[Data entries]
----
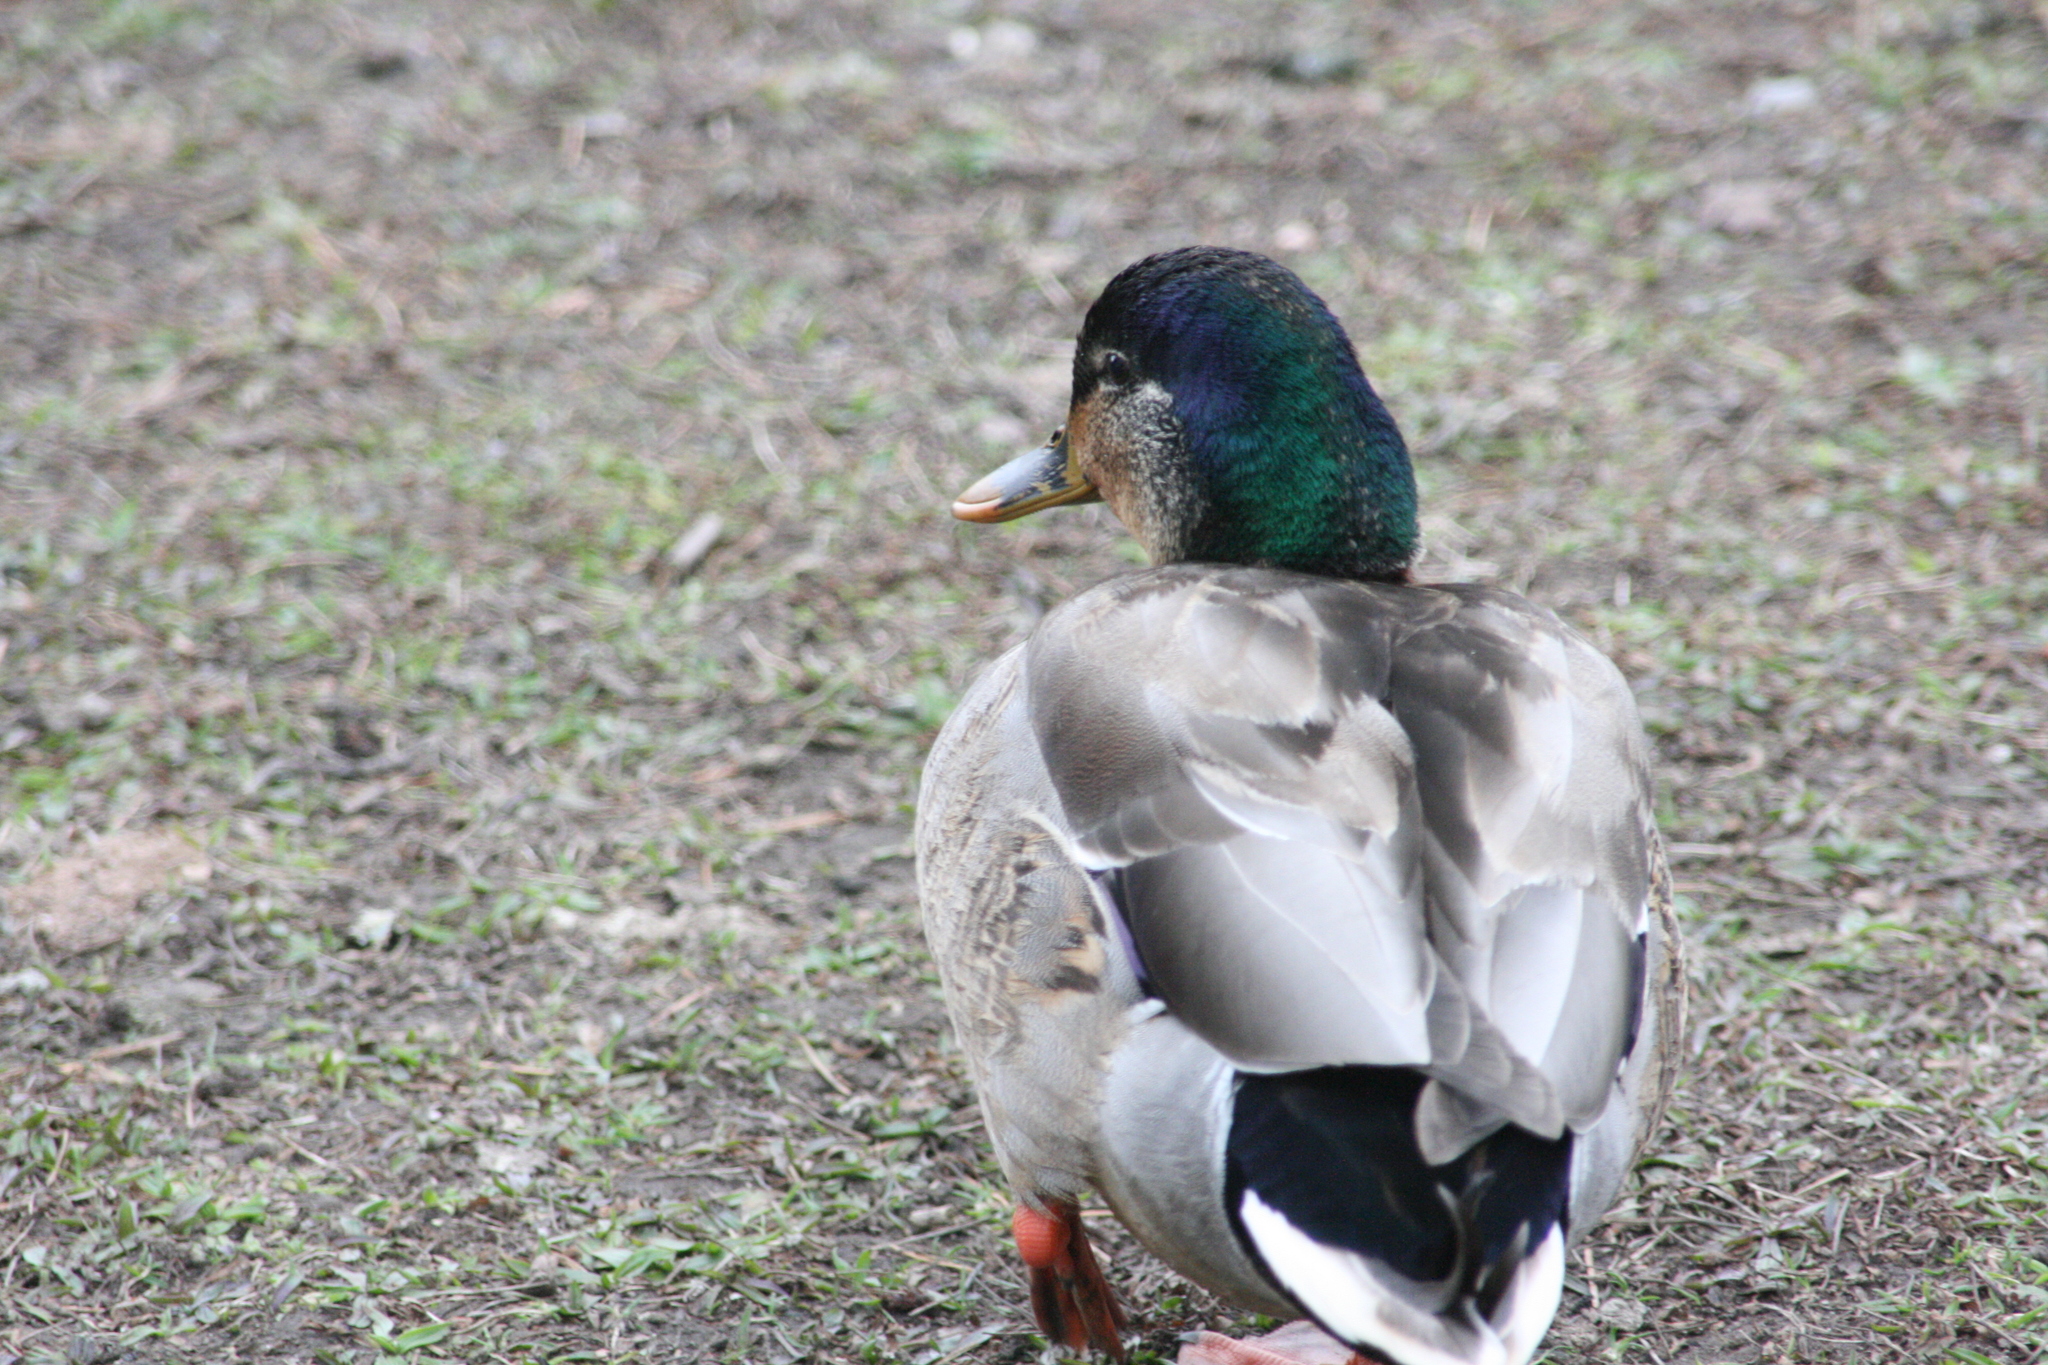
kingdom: Animalia
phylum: Chordata
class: Aves
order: Anseriformes
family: Anatidae
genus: Anas
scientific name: Anas platyrhynchos
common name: Mallard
----
Given instruction → Please rewrite all the records with "common name" replaced by "vernacular name", keeping everything else the same and leaving out the pictures.

Response below →
kingdom: Animalia
phylum: Chordata
class: Aves
order: Anseriformes
family: Anatidae
genus: Anas
scientific name: Anas platyrhynchos
vernacular name: Mallard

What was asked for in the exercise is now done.